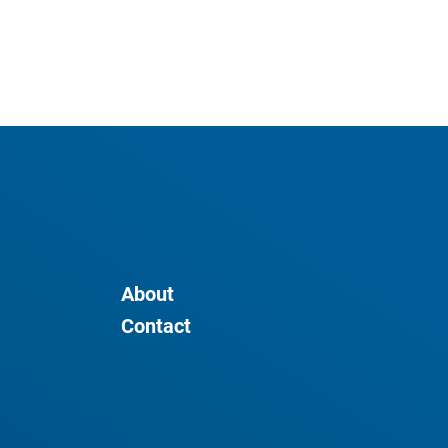
About
Contact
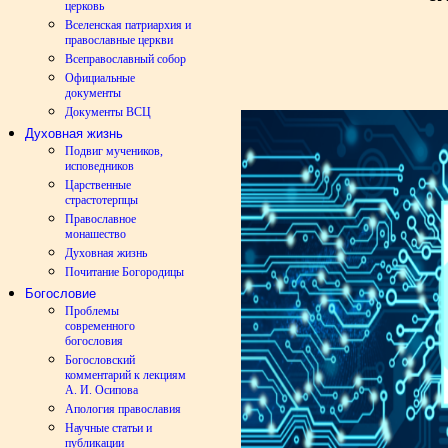
церковь
Вселенская патриархия и
православные церкви
Всеправославный собор
Официальные
документы
Документы ВСЦ
Духовная жизнь
Подвиг мучеников,
исповедников
Царственные
страстотерпцы
Православное
монашество
Духовная жизнь
Почитание Богородицы
Богословие
Проблемы
современного
богословия
Богословский
комментарий к лекциям
А. И. Осипова
Апология православия
Научные статьи и
публикации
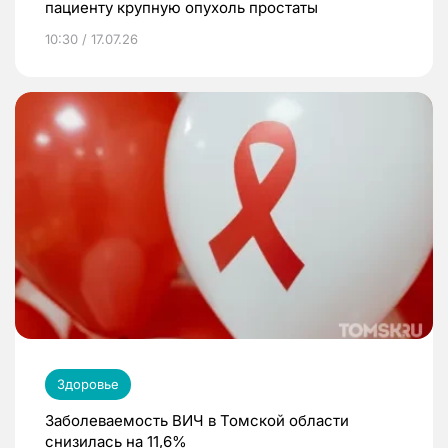
пациенту крупную опухоль простаты
10:30 / 17.07.26
Здоровье
Заболеваемость ВИЧ в Томской области
снизилась на 11,6%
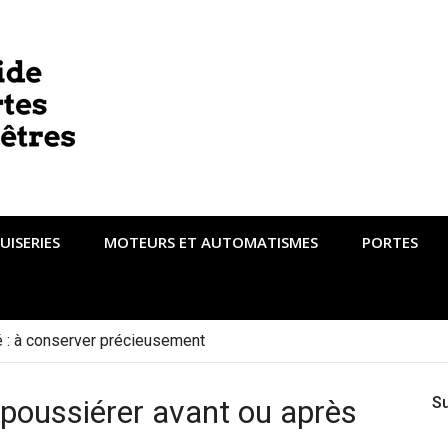
UISERIES
MOTEURS ET AUTOMATISMES
PORTES
té : à conserver précieusement
poussiérer avant ou après
S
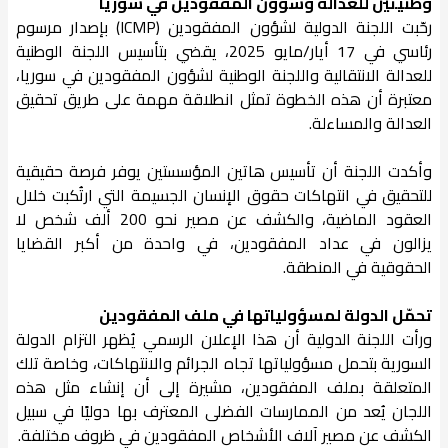
وطنيتين للعدالة وشؤون المفقودين في سوريا
رحّبت اللجنة الدولية لشؤون المفقودين (ICMP) بإصدار مرسوم
رئاسي في 17 أيار/مايو 2025، يقضي بتأسيس اللجنة الوطنية
للعدالة الانتقالية واللجنة الوطنية لشؤون المفقودين في سوريا،
معتبرة أن هذه الخطوة تمثل انطلاقة مهمة على طريق تحقيق
العدالة والمساءلة.
وأكدت اللجنة أن تأسيس هاتين المؤسستين يوفر فرصة حقيقية
للتحقيق في انتهاكات حقوق الإنسان الجسيمة التي ارتُكبت خلال
العقود الماضية، والكشف عن مصير نحو 200 ألف شخص لا
يزالون في عداد المفقودين، في واحدة من أكبر القضايا
الحقوقية في المنطقة.
تحمّل الدولة لمسؤولياتها في ملف المفقودين
ورأت اللجنة الدولية أن هذا الإعلان الرسمي يُظهر التزام الدولة
السورية بتحمل مسؤولياتها تجاه الجرائم والانتهاكات، وخاصة تلك
المتعلقة بملف المفقودين، مشيرة إلى أن إنشاء مثل هذه
اللجان يُعد من الممارسات الفضلى المعترف بها دوليًا في سبيل
الكشف عن مصير آلاف الأشخاص المفقودين في ظروف مختلفة.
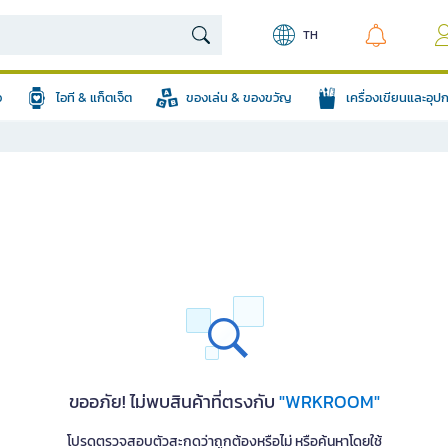
TH
อ
ไอที & แก็ตเจ็ต
ของเล่น & ของขวัญ
เครื่องเขียนและอุ
ขออภัย! ไม่พบสินค้าที่ตรงกับ
"WRKROOM"
โปรดตรวจสอบตัวสะกดว่าถูกต้องหรือไม่ หรือค้นหาโดยใช้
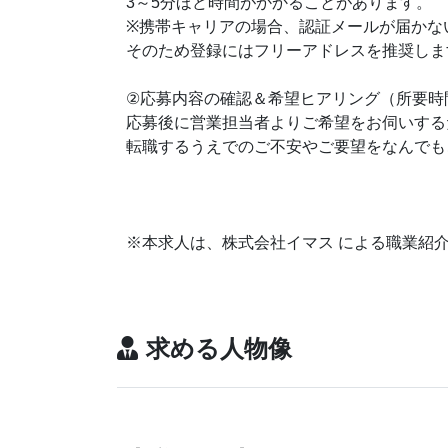
3～5分ほど時間がかかることがあります。
※携帯キャリアの場合、認証メールが届かな
そのため登録にはフリーアドレスを推奨しま
②応募内容の確認＆希望ヒアリング（所要時
応募後に営業担当者よりご希望をお伺いする
転職するうえでのご不安やご要望をなんでも
※本求人は、株式会社イマス による職業紹
求める人物像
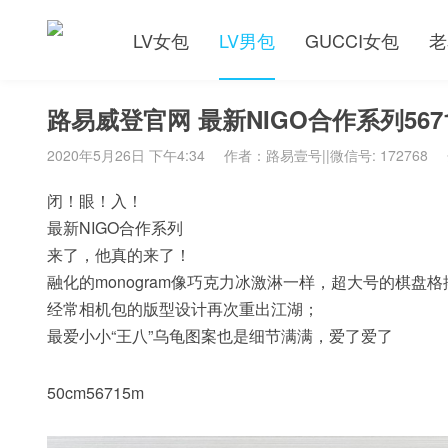
LV女包
LV男包
GUCCI女包
老
路易威登官网 最新NIGO合作系列56
2020年5月26日 下午4:34
作者：路易壹号||微信号: 172768
闭！眼！入！
最新NIGO合作系列
来了，他真的来了！
融化的monogram像巧克力冰激淋一样，超大号的棋盘
经常相机包的版型设计再次重出江湖；
最爱小小“王八”乌龟图案也是细节满满，爱了爱了
50cm56715m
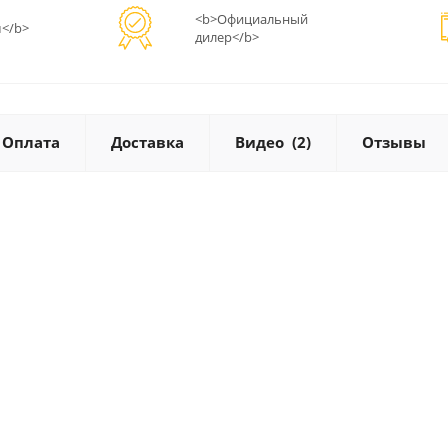
<b>Официальный
</b>
дилер</b>
Оплата
Доставка
Видео
(2)
Отзывы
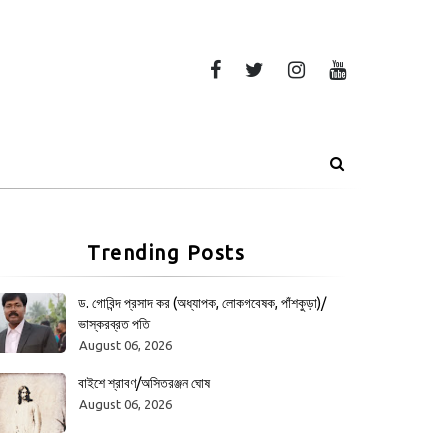
Trending Posts
ড. গোবিন্দ প্রসাদ কর (অধ্যাপক, লোকগবেষক, পাঁশকুড়া)/
ভাস্করব্রত পতি
August 06, 2026
বাইশে শ্রাবণ/অসিতরঞ্জন ঘোষ
August 06, 2026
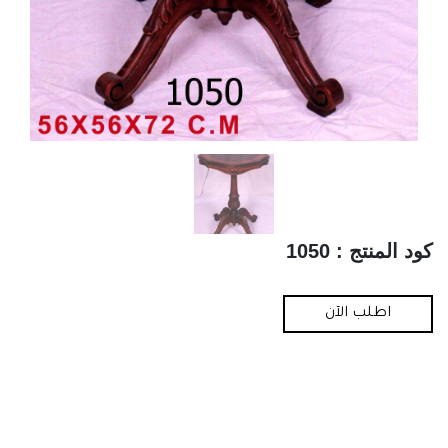
كود المنتج : 1050
اطلب الآن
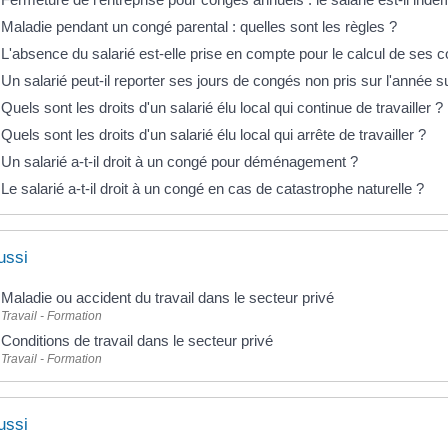
Maladie pendant un congé parental : quelles sont les règles ?
L'absence du salarié est-elle prise en compte pour le calcul de ses 
Un salarié peut-il reporter ses jours de congés non pris sur l'année s
Quels sont les droits d'un salarié élu local qui continue de travailler ?
Quels sont les droits d'un salarié élu local qui arrête de travailler ?
Un salarié a-t-il droit à un congé pour déménagement ?
Le salarié a-t-il droit à un congé en cas de catastrophe naturelle ?
ussi
Maladie ou accident du travail dans le secteur privé
Travail - Formation
Conditions de travail dans le secteur privé
Travail - Formation
ussi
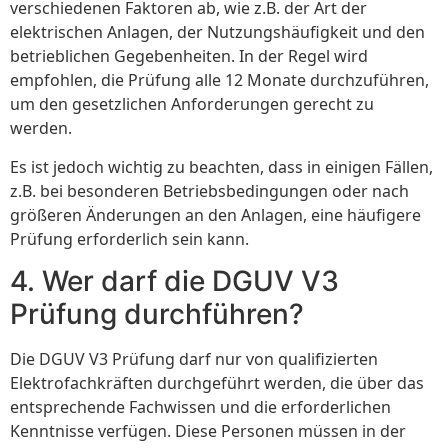
verschiedenen Faktoren ab, wie z.B. der Art der
elektrischen Anlagen, der Nutzungshäufigkeit und den
betrieblichen Gegebenheiten. In der Regel wird
empfohlen, die Prüfung alle 12 Monate durchzuführen,
um den gesetzlichen Anforderungen gerecht zu
werden.
Es ist jedoch wichtig zu beachten, dass in einigen Fällen,
z.B. bei besonderen Betriebsbedingungen oder nach
größeren Änderungen an den Anlagen, eine häufigere
Prüfung erforderlich sein kann.
4. Wer darf die DGUV V3
Prüfung durchführen?
Die DGUV V3 Prüfung darf nur von qualifizierten
Elektrofachkräften durchgeführt werden, die über das
entsprechende Fachwissen und die erforderlichen
Kenntnisse verfügen. Diese Personen müssen in der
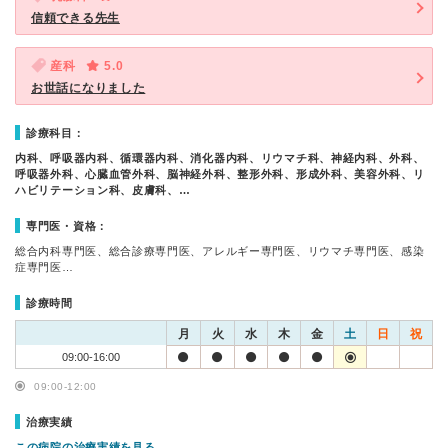
信頼できる先生
産科
5.0
お世話になりました
診療科目：
内科、呼吸器内科、循環器内科、消化器内科、リウマチ科、神経内科、外科、
呼吸器外科、心臓血管外科、脳神経外科、整形外科、形成外科、美容外科、リ
ハビリテーション科、皮膚科、…
専門医・資格：
総合内科専門医、総合診療専門医、アレルギー専門医、リウマチ専門医、感染
症専門医…
診療時間
月
火
水
木
金
土
日
祝
09:00-16:00
09:00-12:00
治療実績
この病院の治療実績を見る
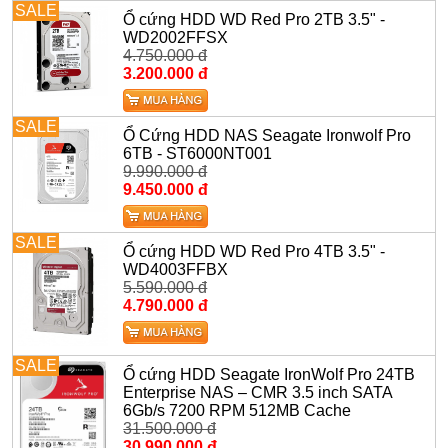
SALE
Ổ cứng HDD WD Red Pro 2TB 3.5" -
WD2002FFSX
4.750.000 đ
3.200.000 đ
SALE
Ổ Cứng HDD NAS Seagate Ironwolf Pro
6TB - ST6000NT001
9.990.000 đ
9.450.000 đ
SALE
Ổ cứng HDD WD Red Pro 4TB 3.5" -
WD4003FFBX
5.590.000 đ
4.790.000 đ
SALE
Ổ cứng HDD Seagate IronWolf Pro 24TB
Enterprise NAS – CMR 3.5 inch SATA
6Gb/s 7200 RPM 512MB Cache
31.500.000 đ
30.990.000 đ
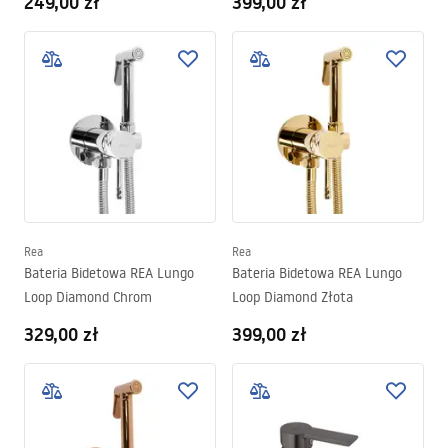
249,00 zł
399,00 zł
Rea
Rea
Bateria Bidetowa REA Lungo
Bateria Bidetowa REA Lungo
Loop Diamond Chrom
Loop Diamond Złota
329,00 zł
399,00 zł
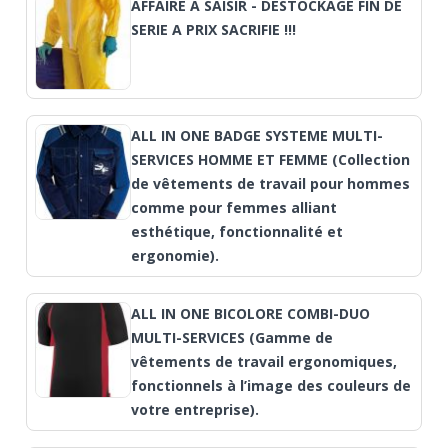
AFFAIRE A SAISIR - DESTOCKAGE FIN DE
SERIE A PRIX SACRIFIE !!!
ALL IN ONE BADGE SYSTEME MULTI-
SERVICES HOMME ET FEMME (Collection
de vêtements de travail pour hommes
comme pour femmes alliant
esthétique, fonctionnalité et
ergonomie).
ALL IN ONE BICOLORE COMBI-DUO
MULTI-SERVICES (Gamme de
vêtements de travail ergonomiques,
fonctionnels à l’image des couleurs de
votre entreprise).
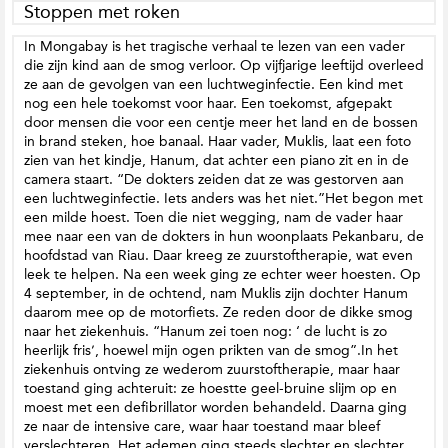
Stoppen met roken
In Mongabay is het tragische verhaal te lezen van een vader
die zijn kind aan de smog verloor. Op vijfjarige leeftijd overleed
ze aan de gevolgen van een luchtweginfectie. Een kind met
nog een hele toekomst voor haar. Een toekomst, afgepakt
door mensen die voor een centje meer het land en de bossen
in brand steken, hoe banaal. Haar vader, Muklis, laat een foto
zien van het kindje, Hanum, dat achter een piano zit en in de
camera staart. “De dokters zeiden dat ze was gestorven aan
een luchtweginfectie. Iets anders was het niet.”Het begon met
een milde hoest. Toen die niet wegging, nam de vader haar
mee naar een van de dokters in hun woonplaats Pekanbaru, de
hoofdstad van Riau. Daar kreeg ze zuurstoftherapie, wat even
leek te helpen. Na een week ging ze echter weer hoesten. Op
4 september, in de ochtend, nam Muklis zijn dochter Hanum
daarom mee op de motorfiets. Ze reden door de dikke smog
naar het ziekenhuis. “Hanum zei toen nog: ‘ de lucht is zo
heerlijk fris’, hoewel mijn ogen prikten van de smog”.In het
ziekenhuis ontving ze wederom zuurstoftherapie, maar haar
toestand ging achteruit: ze hoestte geel-bruine slijm op en
moest met een defibrillator worden behandeld. Daarna ging
ze naar de intensive care, waar haar toestand maar bleef
verslechteren. Het ademen ging steeds slechter en slechter,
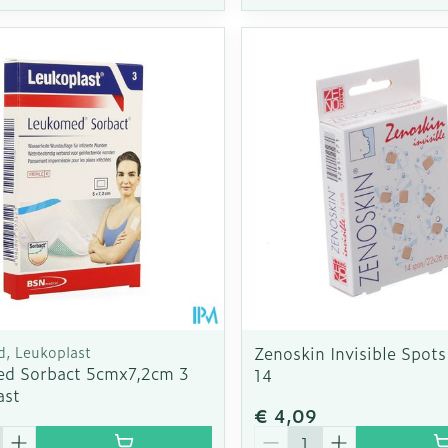
, Leukoplast
Zenoskin Invisible Spo
d Sorbact 5cmx7,2cm 3
14
ast
€ 4,09
Aantal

- _Task prompt_
Exactly those lines that run from the line holding "hoofdstad van Riau." to the end of the listing above, both included, are to be reproduced, with pictures left out.

- _Task output_
hoofdstad van Riau. Daar kreeg ze zuurstoftherapie, wat even
leek te helpen. Na een week ging ze echter weer hoesten. Op
4 september, in de ochtend, nam Muklis zijn dochter Hanum
daarom mee op de motorfiets. Ze reden door de dikke smog
naar het ziekenhuis. “Hanum zei toen nog: ‘ de lucht is zo
heerlijk fris’, hoewel mijn ogen prikten van de smog”.In het
ziekenhuis ontving ze wederom zuurstoftherapie, maar haar
toestand ging achteruit: ze hoestte geel-bruine slijm op en
moest met een defibrillator worden behandeld. Daarna ging
ze naar de intensive care, waar haar toestand maar bleef
verslechteren. Het ademen ging steeds slechter en slechter,
, Leukoplast
Zenoskin Invisible Spo
d Sorbact 5cmx7,2cm 3
14
ast
€ 4,09
Aantal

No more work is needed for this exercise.